[Records from a dataset]
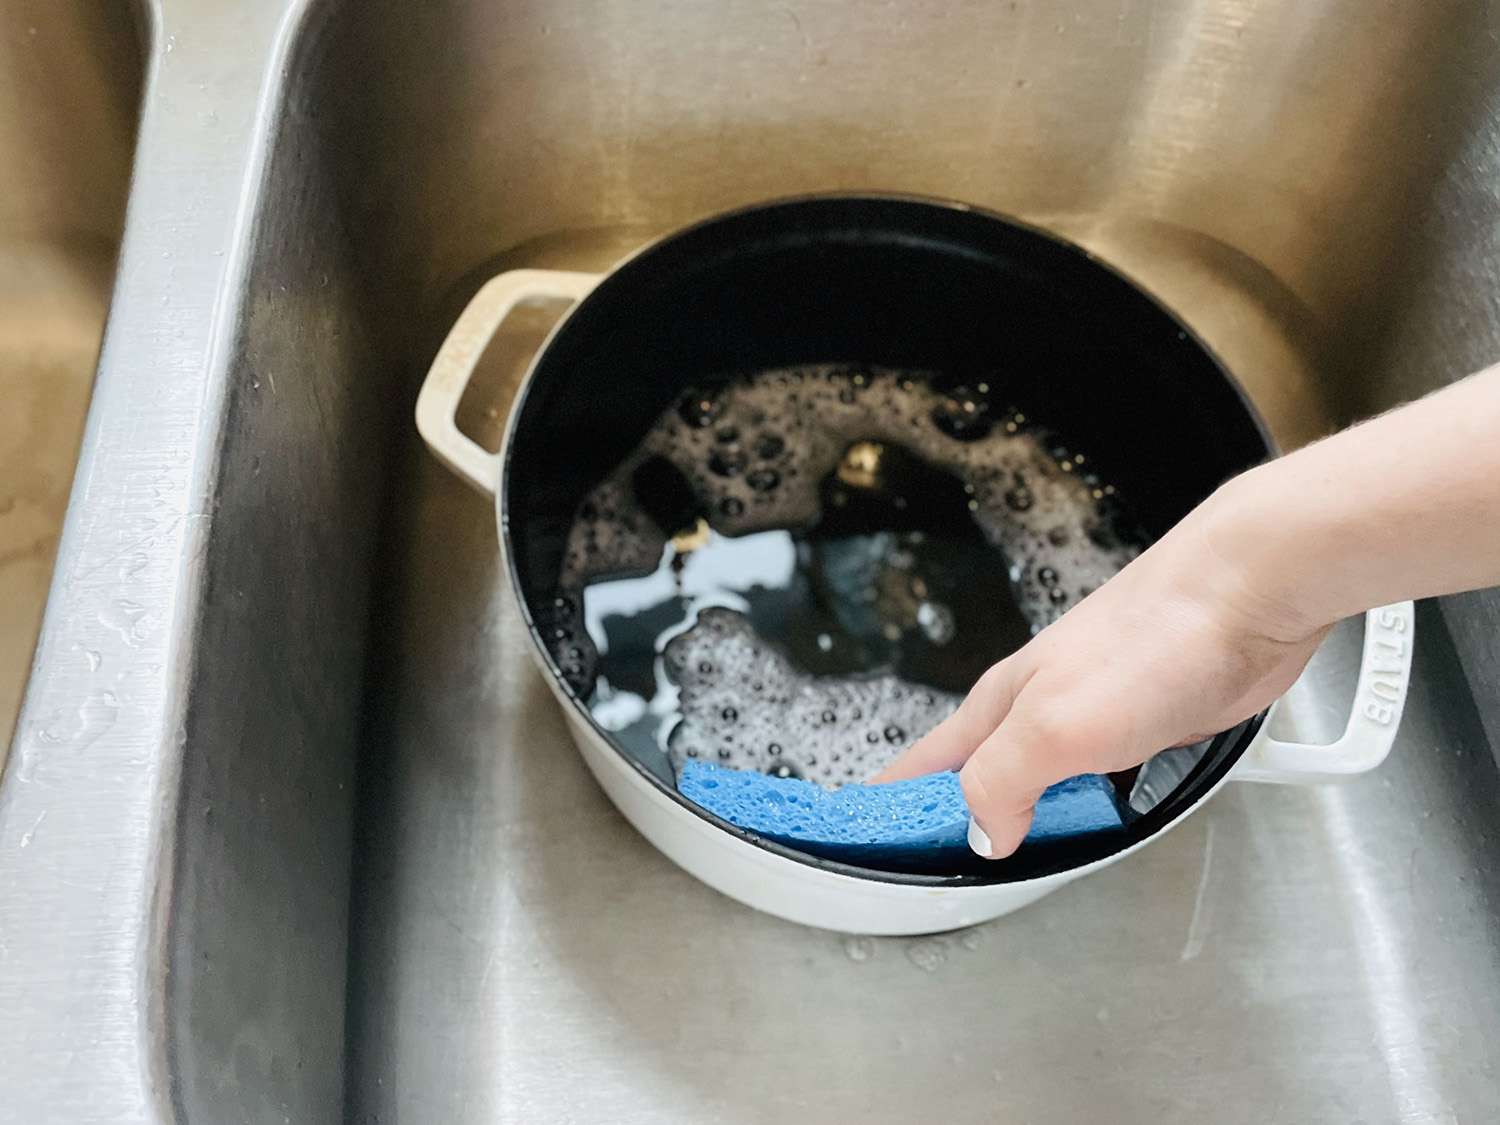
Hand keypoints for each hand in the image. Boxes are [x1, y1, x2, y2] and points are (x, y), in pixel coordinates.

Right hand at [874, 475, 1329, 857]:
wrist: (1247, 593)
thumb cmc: (1152, 638)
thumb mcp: (1056, 725)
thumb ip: (1006, 782)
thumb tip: (982, 835)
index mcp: (1001, 706)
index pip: (924, 764)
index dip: (891, 806)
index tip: (864, 844)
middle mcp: (1040, 710)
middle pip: (982, 779)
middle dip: (961, 826)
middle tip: (946, 876)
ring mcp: (1095, 716)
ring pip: (1047, 783)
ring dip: (1038, 822)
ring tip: (1026, 863)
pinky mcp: (1150, 725)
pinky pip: (1108, 781)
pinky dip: (1103, 809)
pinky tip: (1115, 824)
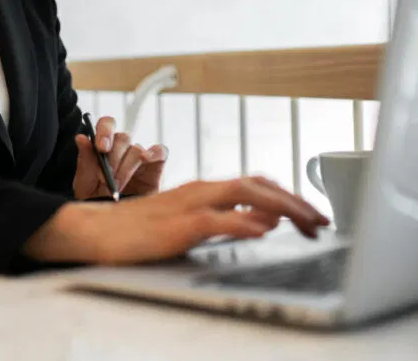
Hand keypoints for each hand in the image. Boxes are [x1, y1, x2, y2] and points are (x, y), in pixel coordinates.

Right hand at [23, 175, 329, 264]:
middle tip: (321, 220)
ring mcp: (188, 204)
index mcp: (203, 190)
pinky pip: (216, 218)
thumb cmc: (138, 231)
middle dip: (295, 200)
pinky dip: (243, 221)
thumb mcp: (186, 223)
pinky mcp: (177, 225)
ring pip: (244, 193)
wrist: (96, 232)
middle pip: (257, 185)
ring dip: (281, 206)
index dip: (287, 195)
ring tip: (306, 221)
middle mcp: (200, 190)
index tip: (312, 213)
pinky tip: (264, 229)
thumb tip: (261, 224)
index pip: (255, 184)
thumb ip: (221, 220)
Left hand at [72, 116, 165, 199]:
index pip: (106, 125)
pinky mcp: (155, 166)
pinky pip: (160, 151)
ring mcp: (139, 157)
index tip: (101, 148)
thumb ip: (84, 161)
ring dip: (126, 167)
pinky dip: (155, 152)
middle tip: (107, 177)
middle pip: (122, 137)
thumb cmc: (97, 202)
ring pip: (136, 149)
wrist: (114, 223)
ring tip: (117, 186)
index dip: (105, 131)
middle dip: (113, 158)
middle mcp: (122, 148)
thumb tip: (81, 137)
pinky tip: (146, 160)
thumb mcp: (84, 185)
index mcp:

[Activity]: Reproduce the data above line for line, excluding every picture.

[Reply to the exercise]:
Hand keypoints for each hand in the image. Boxes are [x1, y1, x2, y2] and points are (x, y), in pixel coordinates.

Right hand at [874, 475, 1329, 857]:
wrist: (1247, 593)
thumb cmc: (1152, 638)
thumb mcp: (1056, 725)
thumb ip: (1006, 782)
thumb tip: (982, 835)
index mcp: (1001, 706)
index pip: (924, 764)
index dip: (891, 806)
index tip: (864, 844)
middle mcp: (1040, 710)
middle pip: (982, 779)
middle dip: (961, 826)
middle tip: (946, 876)
ring mcp: (1095, 716)
ring pip: (1047, 783)
ring dip: (1038, 822)
ring tip: (1026, 863)
pinky mcp: (1150, 725)
pinky pip: (1108, 781)
pinky dip: (1103, 809)
pinky tip: (1115, 824)
Hand keypoints for each hand in the image. Boxes are [x1, y1, x2, y2] and points are (x, y), in pixel coordinates.

Right hand at [23, 175, 329, 264]:
middle tip: (321, 220)
ring mcp: (188, 204)
index mcp: (203, 190)
pinky pip: (216, 218)
thumb cmc: (138, 231)
middle dip: (295, 200)
pinky dip: (243, 221)
thumb mcp: (186, 223)
pinky mcp: (177, 225)
ring pip: (244, 193)
wrist: (96, 232)
middle pip: (257, 185)
ring dip: (281, 206)
index dip: (287, 195)
ring tip: (306, 221)
middle mcp: (200, 190)
index tip: (312, 213)
pinky tip: (264, 229)
thumb tip: (261, 224)
index pip: (255, 184)
thumb ip: (221, 220)
Left hand at [72, 116, 165, 199]:
index pip: (106, 125)
pinky mcp: (155, 166)
pinky pip: (160, 151)
ring mcp: (139, 157)
index tip: (101, 148)
thumb ip: (84, 161)
ring dip: (126, 167)
pinky dip: (155, 152)
middle tip: (107, 177)
middle pip: (122, 137)
thumb cmc: (97, 202)
ring pip: (136, 149)
wrist: (114, 223)
ring tip: (117, 186)
index dip: (105, 131)
middle dip: (113, 158)
middle mcp: (122, 148)
thumb tip: (81, 137)
pinky tip: (146, 160)
thumb mcp: (84, 185)
index mcp:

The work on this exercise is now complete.